Recent government data and reports provide valuable insights into how tariffs are affecting the U.S. economy.
➡️ In CBO’s Current View of the Economy From 2025 to 2028, the Congressional Budget Office (CBO) reports that the Trump Administration’s tariffs will shrink the U.S. economy, undermine the pro-investment provisions of the One Big Beautiful Bill Act by increasing the cost of capital goods and inputs needed by U.S. businesses, reduce U.S. productivity, slow the growth of potential output, and create temporary pressure for inflation as businesses pass the costs of tariffs to consumers.
The CBO analysis also concludes that business uncertainty resulting from tariffs will reduce investment levels compared to the level of investment that would take place without tariffs.
➡️ In An Update About CBO’s Projections of the Budgetary Effects of Tariffs, CBO estimates that, if left in place, tariffs will reduce federal budget deficits by $3.3 trillion from 2025 to 2035 and, in turn, reduce interest payments by another $700 million.
These projections are inaccurate. Even if tariffs increased federal revenues by $3.3 trillion, despite the slower growth caused by tariffs and reduced revenue growth from other sources, it is naive to think that these revenues would be used for deficit reduction. There are already proposals to use tariffs to pay for child care, to bail out farmers, to pay for a border wall, to replace income taxes, to create a sovereign wealth fund, or to send checks to Americans. History shows that, when the government increases taxes, it spends the money. A more effective approach to deficit reduction would be to control federal spending.
➡️ In U.S. Goods Inflation Lower than Other Countries, President Trump’s Council of Economic Advisers claims there is a lack of evidence that tariffs are leading to higher inflation. Research from the Peterson Institute for International Economics suggests that this is because many U.S. companies initially absorbed the cost of tariffs. While that protects consumers from price increases, it reduces the ability of these businesses to hire new workers and expand. And businesses can’t keep eating the costs indefinitely.

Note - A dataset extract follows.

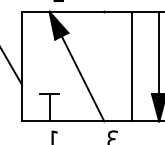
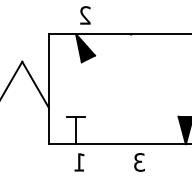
line: (158, 52) -> (185, 75), removed
line: (131, 66) -> (158, 89), removed
line: (82, 78) -> (109, 101), removed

Shortly after the CEA report was published, the Bureau of Labor Statistics (BLS) released its updated Import Price Index. The overall increase from July to August was 0.3%, which would translate to an annual increase of 3.6% if this monthly increase is maintained. But imports that are important to manufacturers, like capital goods and industrial supplies, showed bigger price increases, and the price increase for consumer goods other than autos was 0.7%, which is equal to an 8.4% annualized rate of increase. Those increases are in addition to the unprecedented $30 billion in tariff revenue collected from Americans in August.
The BLS also released data showing that, since “Liberation Day” tariffs were announced in April, the United States has experienced job losses in several tariff-affected sectors, including manufacturing, construction, and the wholesale and retail industries.
Meanwhile, the farm economy, devastated by tariffs on inputs and the loss of foreign markets for commodities like soybeans and sorghum, is so bad off that the Trump Administration is reportedly preparing a new farm bailout package.
The evidence continues to mount that Trump advisers like Peter Navarro have things backwards. While Navarro insists that rolling back Trump’s one-sided tariffs would be catastrophic, the real danger to the U.S. economy is becoming undeniable: it’s the tariffs themselves.